Enttäuschung macht sich auch bei der CDU breit. „Es ist schade, dass es so ausgegangen ist“, sagt die Cannstatter Stadträtin Beate Bulle-Schmid. Aber sie hat schon vermutet, dass dies nicht zusammenpasst. „Es war ja auch nicht der Wählerauftrag.“ Sie weiß nicht, ob Neuwahlen was bringen. „Da wird wohl nicht groß anderes dabei rauskommen.“ Die SPD solle sich bewegen. „Es geht um die beste Lösung für unser Land.“ René Hildebrandt, Sprecher der CDU im Bezirksbeirat Münster, versteht nicht, dass es so lange gedauert hat. „Da wurde vier Wochen lang rumgemacht und dann ist einfach Schluss.“ Ob dies nun gut oder schlecht sei, vermag er nicht zu beurteilen. „Ich kenne die Inhalte der Gespräche nicht.“ Neuwahlen wären nicht gut für Deutschland und Europa.
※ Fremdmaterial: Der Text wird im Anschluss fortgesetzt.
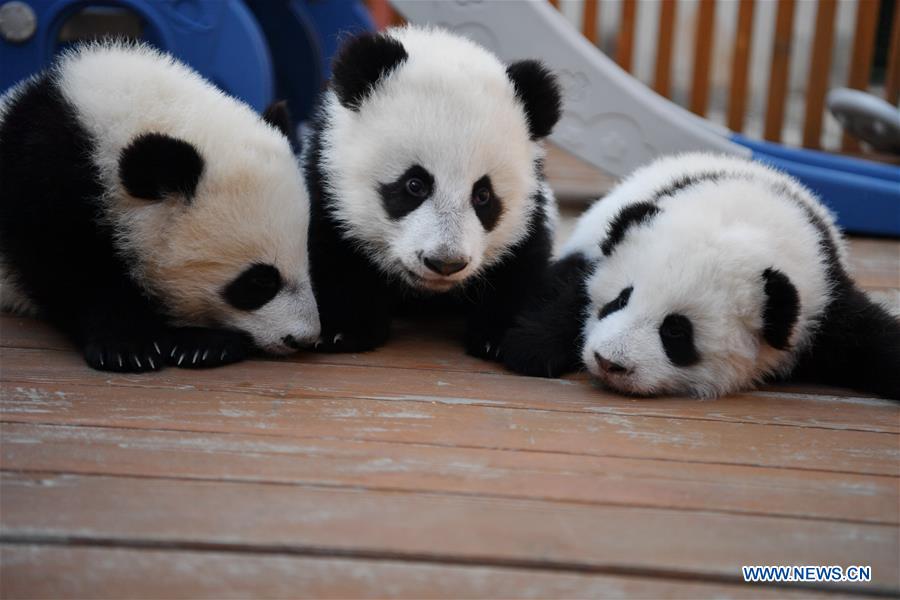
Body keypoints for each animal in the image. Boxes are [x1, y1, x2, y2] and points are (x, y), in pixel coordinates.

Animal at [0, 42, 320, 373]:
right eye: (260, 280)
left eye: (308, 261)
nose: (302, 338)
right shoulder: (44, 175)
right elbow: (67, 266)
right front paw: (128, 345)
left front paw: (203, 344)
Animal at [303, 26, 562, 358]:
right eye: (415, 185)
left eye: (483, 196)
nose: (445, 263)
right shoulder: (328, 182)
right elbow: (335, 251)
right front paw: (345, 331)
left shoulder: (529, 211)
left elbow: (520, 263)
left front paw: (501, 338)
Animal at [502, 153, 900, 399]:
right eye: (619, 300)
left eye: (676, 331)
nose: (609, 362)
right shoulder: (598, 251)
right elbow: (572, 289)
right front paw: (530, 346)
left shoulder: (822, 292)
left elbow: (866, 335)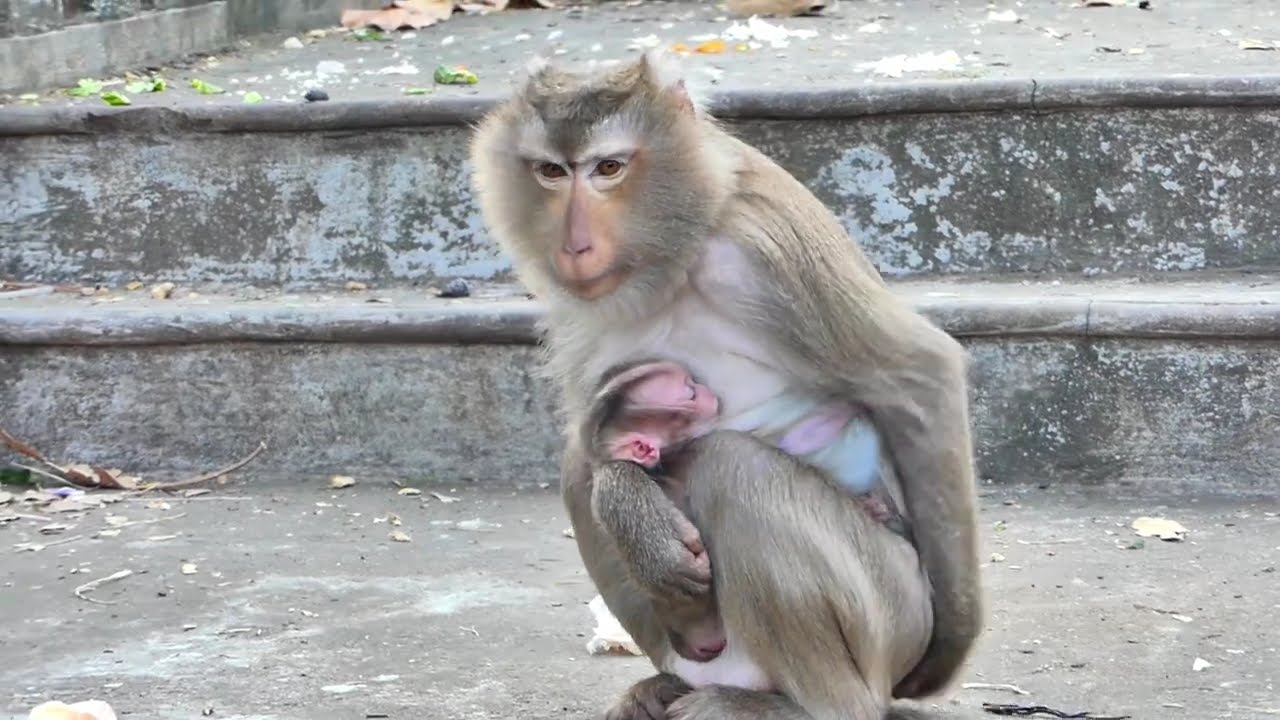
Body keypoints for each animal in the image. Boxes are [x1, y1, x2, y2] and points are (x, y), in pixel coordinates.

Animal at [470, 51, 982, 718]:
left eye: (608, 168)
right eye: (552, 171)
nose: (574, 245)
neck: (678, 249)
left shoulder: (766, 242)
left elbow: (919, 374)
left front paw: (946, 654)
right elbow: (597, 442)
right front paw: (638, 522)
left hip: (891, 610)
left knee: (736, 469)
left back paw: (811, 707)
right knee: (581, 467)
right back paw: (672, 680)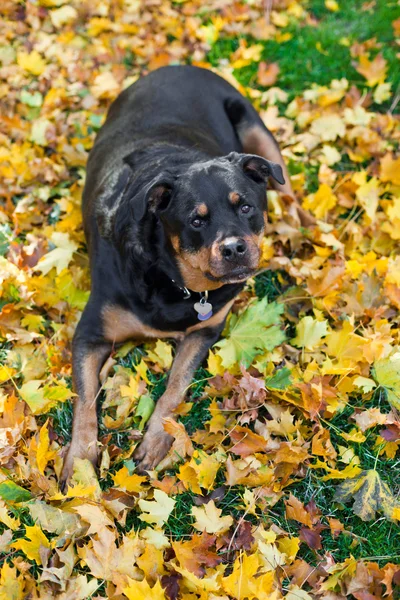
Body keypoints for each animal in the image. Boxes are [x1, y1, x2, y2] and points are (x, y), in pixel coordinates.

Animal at [61, 64, 308, 488]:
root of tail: (178, 65)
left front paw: (158, 439)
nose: (233, 248)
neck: (173, 279)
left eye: (245, 207)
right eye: (196, 220)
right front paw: (80, 463)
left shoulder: (205, 330)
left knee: (288, 187)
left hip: (258, 133)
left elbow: (175, 386)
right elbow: (84, 403)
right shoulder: (90, 335)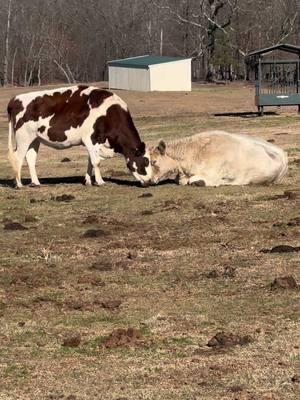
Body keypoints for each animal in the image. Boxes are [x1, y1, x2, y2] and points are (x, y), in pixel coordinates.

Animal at [7, 85, 152, 188]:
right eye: (146, 161)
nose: (151, 181)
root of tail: (15, 99)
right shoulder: (91, 138)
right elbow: (96, 161)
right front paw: (100, 181)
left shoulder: (93, 142)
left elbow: (90, 161)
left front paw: (88, 181)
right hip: (23, 137)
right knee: (18, 157)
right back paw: (19, 184)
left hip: (35, 139)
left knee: (30, 158)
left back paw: (36, 183)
Armin Serwani, der Kreisvorsitzende der FDP Stuttgart, war total überrascht. „Ich habe am Samstag noch mit dem parlamentarischen Geschäftsführer gesprochen, bevor dieser nach Berlin gereist ist. Er war sehr optimistisch.“ Aber für Serwani ist klar, dass sich die FDP nicht noch mehr verbiegen müsse. „Auch wir haben wie die Grünen Zugeständnisse gemacht.“ Dennoch habe es mehr 100 strittige Punkte gegeben. „Es war kein Vertrauen mehr da.“ Die FDP sei eben jetzt der Buhmann.